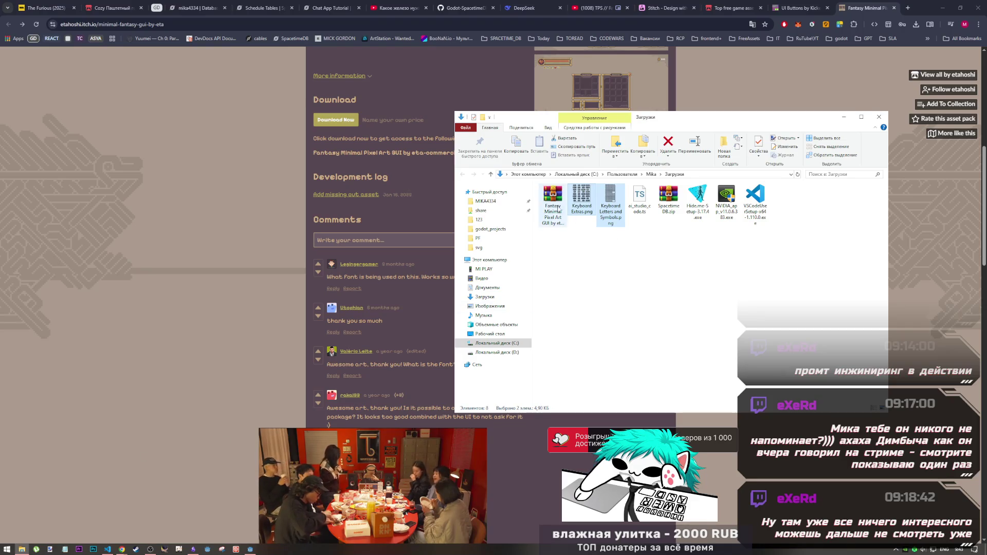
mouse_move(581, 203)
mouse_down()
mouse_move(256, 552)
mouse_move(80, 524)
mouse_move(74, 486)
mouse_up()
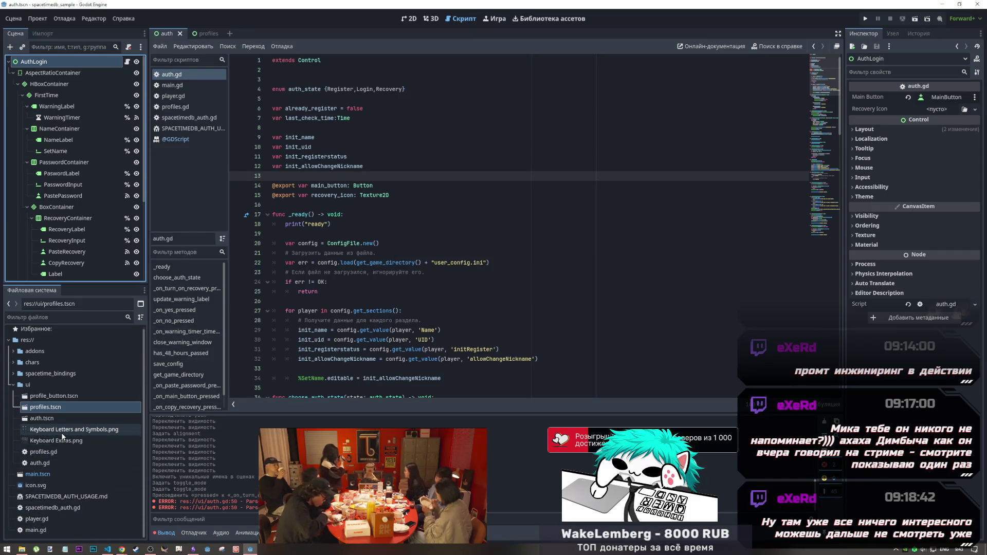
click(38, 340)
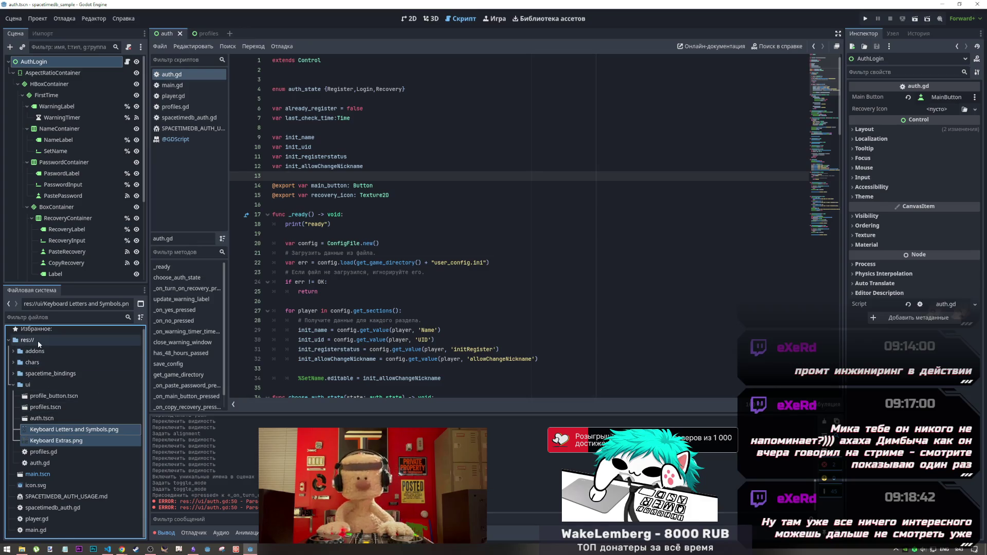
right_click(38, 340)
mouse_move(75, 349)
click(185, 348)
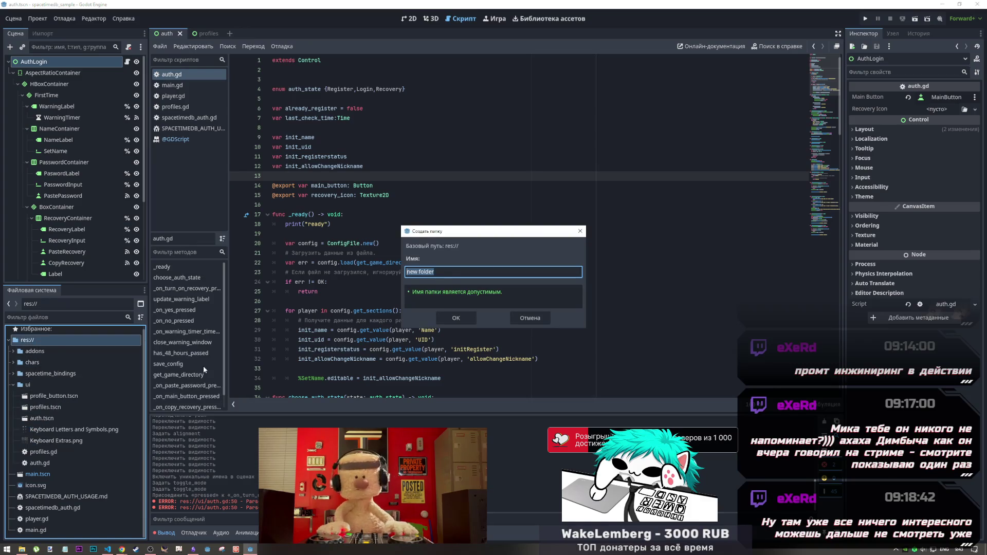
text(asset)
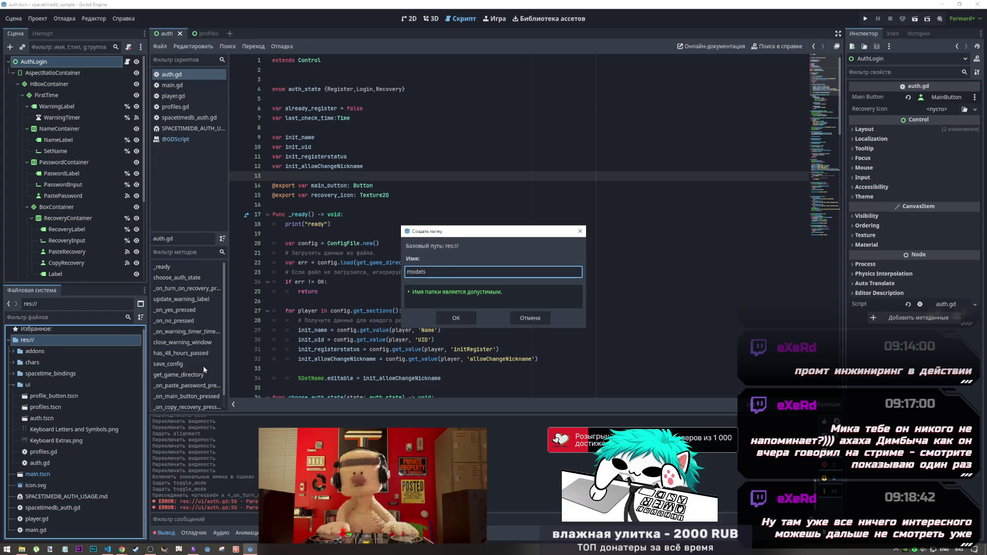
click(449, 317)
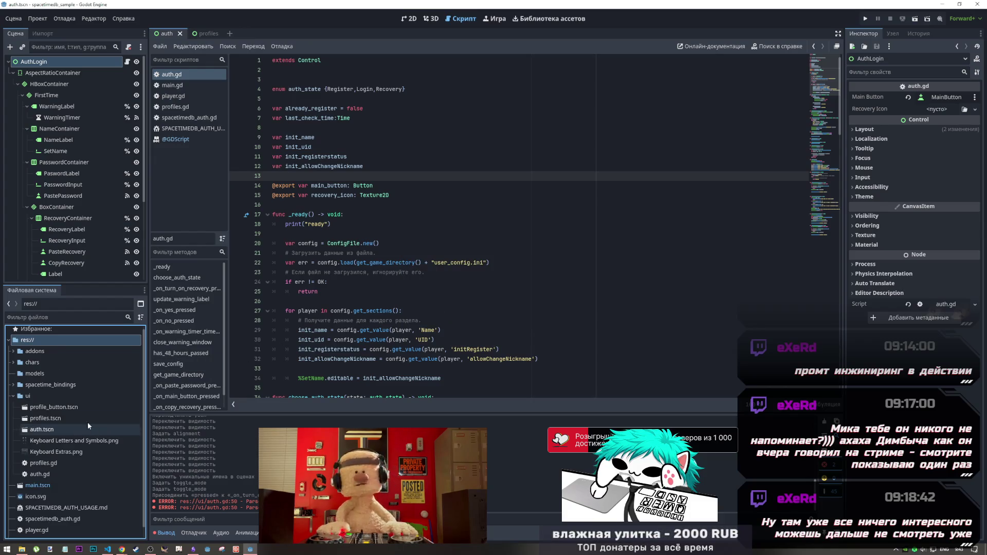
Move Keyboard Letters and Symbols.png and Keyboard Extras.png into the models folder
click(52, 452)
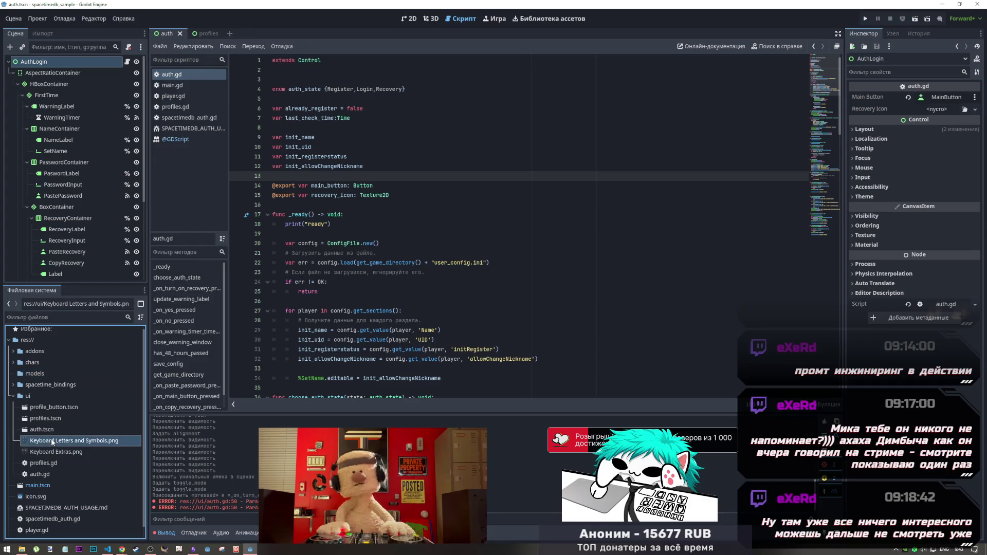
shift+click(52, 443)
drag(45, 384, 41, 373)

Brief =
Repeat the listing above word for word. Do not include the pictures.

Answer for the task =
mouse_move(581, 203)
mouse_down()
mouse_move(256, 552)
mouse_move(80, 524)
mouse_move(74, 486)
mouse_up()
click(38, 340)
right_click(38, 340)
mouse_move(75, 349)
click(185, 348)
text(asset)
click(449, 317)
Move Keyboard Letters and Symbols.png and Keyboard Extras.png into the models folder
click(52, 452)
shift+click(52, 443)
drag(45, 384, 41, 373)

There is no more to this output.